El fenómeno de las series turcas (las dizi) no se basa en casualidades, sino en un método. La fórmula combina narrativa clásica, trabajo visual impecable y, sobre todo, apuesta a la empatía, que, en una en la que todo es vertiginoso e instantáneo, conecta con las emociones de los espectadores desde un lugar más cálido, apacible y cercano. A pesar de que brindan una visión un poco idealizada de las relaciones afectivas, no dejan de ser buenas ficciones que entretiene con su balance de tradición y actualidad.
Mi otra yo es un drama creado por Nuran Evren Şit, guionista y directora turca que escribió y dirigió la serie completa desde la primera temporada. Se estrenó en Netflix en 2022 con enorme éxito, fue renovada en 2023 y ahora acaba de llegar la tercera y última temporada. Amistad femenina, traumas familiares, espiritualidad y un hermoso escenario costero turco: la receta encontró en América Latina una audiencia especialmente receptiva, comparable a la que tuvo en su momento Old Money (2025).
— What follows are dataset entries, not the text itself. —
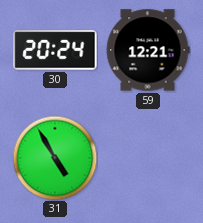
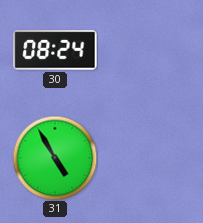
30: 20:24 -> 08:24
59: 12:21 -> none
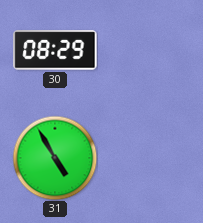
30: 08:24 -> 08:29
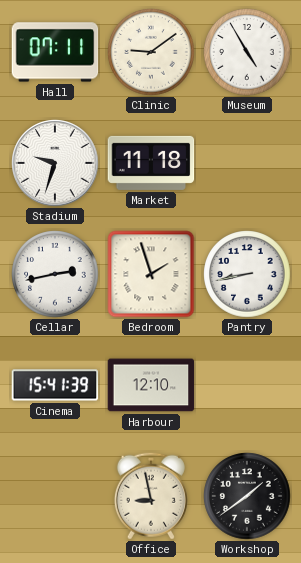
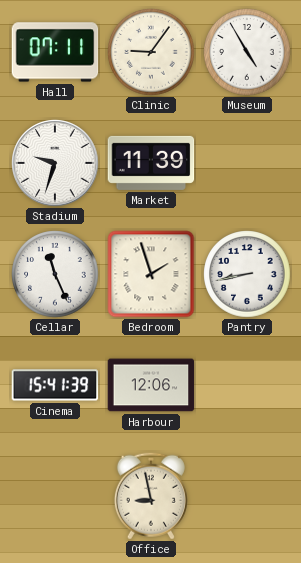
Clinic: 9:09 -> 9:06
Market: 11:18 -> 11:39
Cellar: 2:43 -> 11:26
Harbour: 12:10 -> 12:06
Workshop: 1:39 -> none
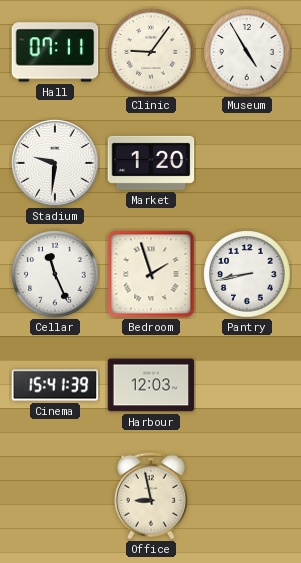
Stadium: 9:33 -> 9:31
Market: 11:39 -> 1:20
Harbour: 12:06 -> 12:03
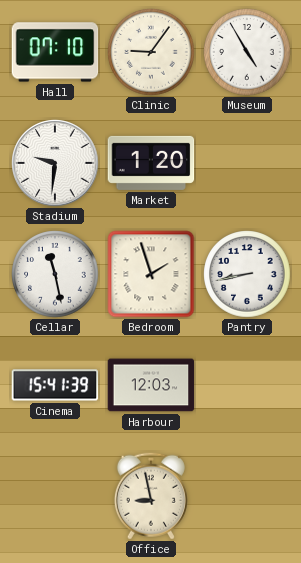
Hall: 07:11 -> 07:10
Cellar: 11:26 -> 11:28
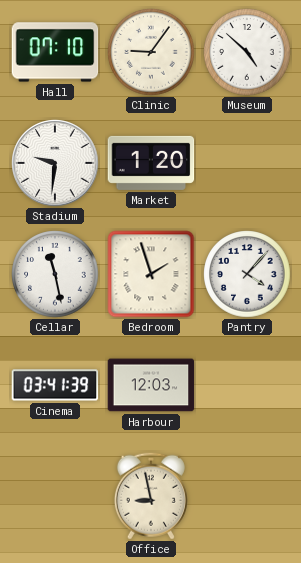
Museum: 4:55 -> 4:52
Pantry: 8:43 -> 4:07
Cinema: 15:41 -> 03:41
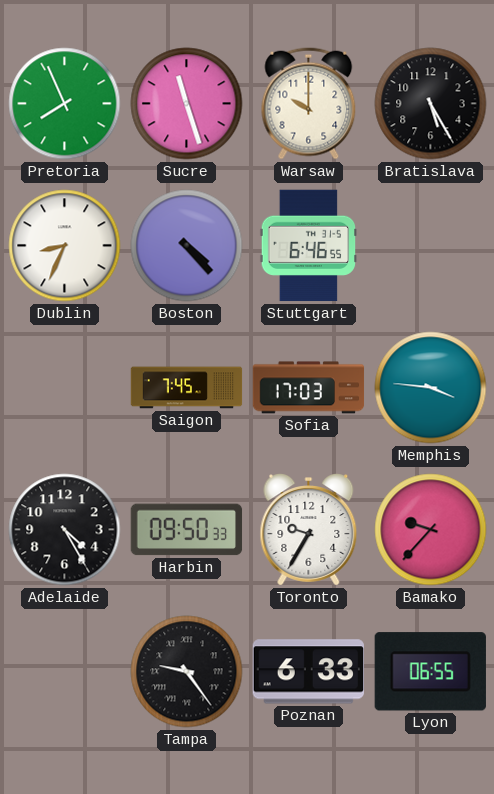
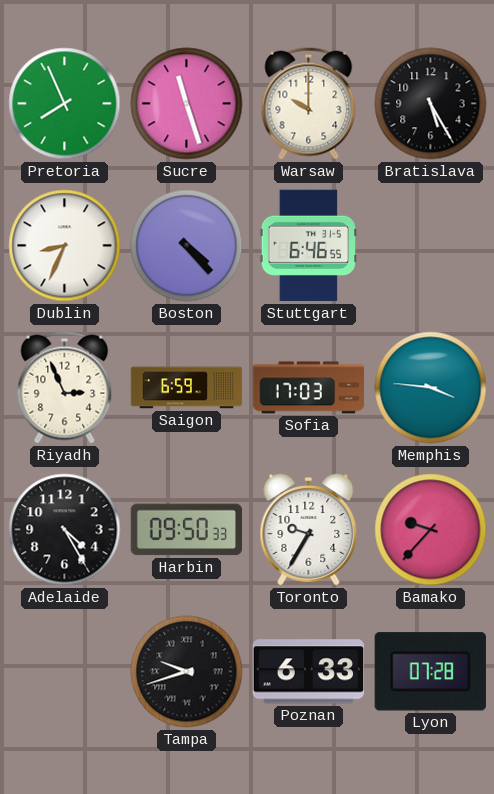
Riyadh: none -> 2:56
Saigon: 7:45 -> 6:59
Tampa: 9:24 -> 9:42
Lyon: 06:55 -> 07:28
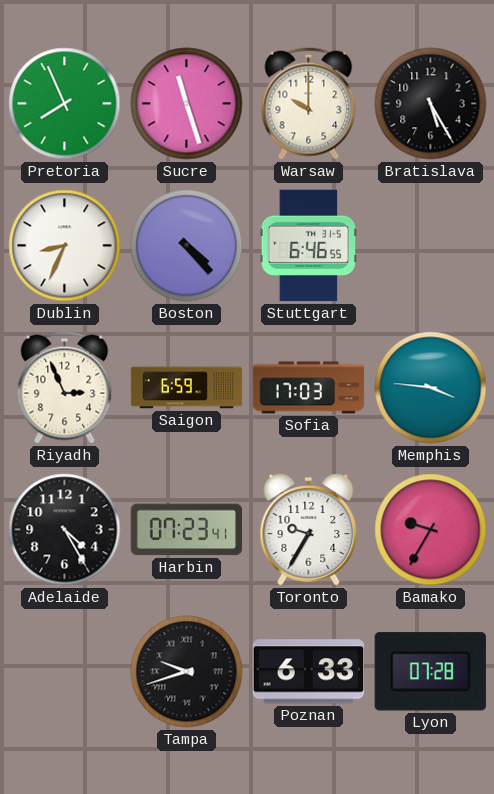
Harbin: 09:50 -> 07:23
Bamako: 9:37 -> 9:35
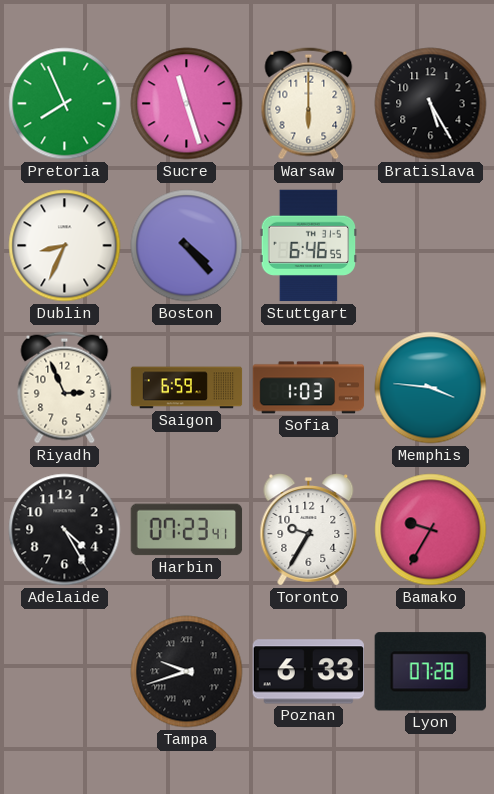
Warsaw: 10:00 -> 6:00
Sofia: 17:03 -> 1:03
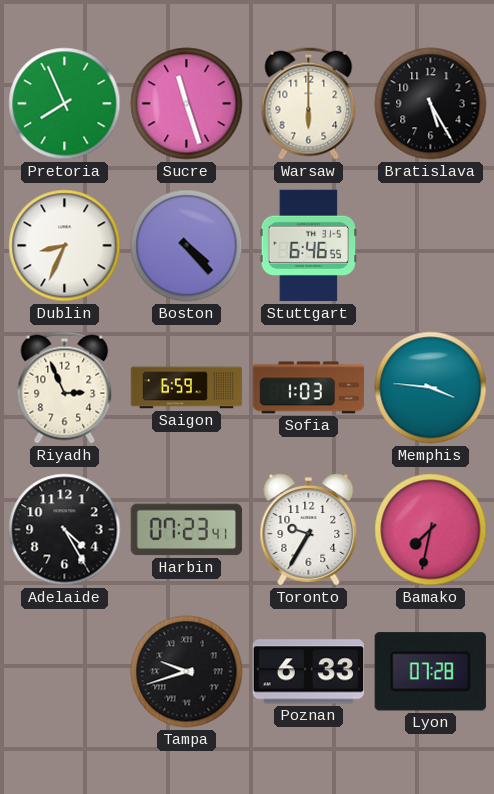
Bamako: 9:35 -> 7:32
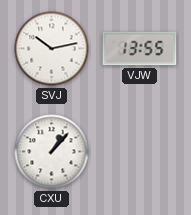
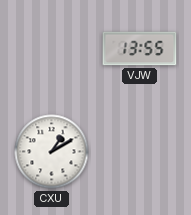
SVJ: 10:13 -> none
CXU: 1:07 -> 1:10
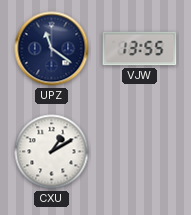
UPZ: none -> 11:21
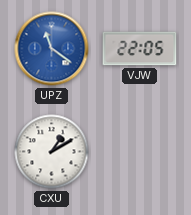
UPZ dial: navy -> blue
VJW: 13:55 -> 22:05
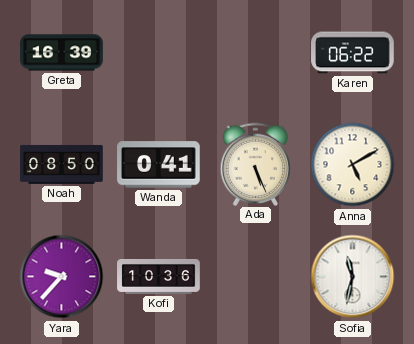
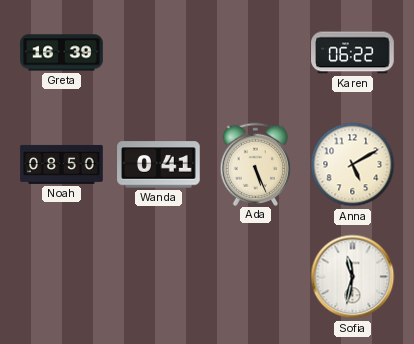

Estamos ante el cierre perfecto: Ada, Sevgi y Leyla regresan a la costa de Aivalik para resolver sus temas pendientes. La serie siempre tuvo su toque de realismo mágico, que en esta temporada se acentúa. El viaje de autodescubrimiento del trío es el marco de su inmersión en traumas ancestrales y la aparición de la madurez, el amor y la resiliencia. Un evento, relacionado a Sevgni, lo modifica todo, y termina reforzando las ideas de sororidad y resistencia.
Tras dos temporadas de siembra de dudas, secretos y heridas, esta culminación estira la tensión hasta el límite. Los arcos de los personajes decantan orgánicamente en decisiones que ya no dejan espacio para la evasión. El cierre apunta a las consecuencias emocionales de las constelaciones familiares, la pérdida y la redención, y plantea un posible debate sobre el peso social de la maternidad y el deber ser. Con locaciones bellísimas, es el broche de oro que la historia exigía.
Mi otra yo. Ocho episodios de 50 minutos. En Netflix.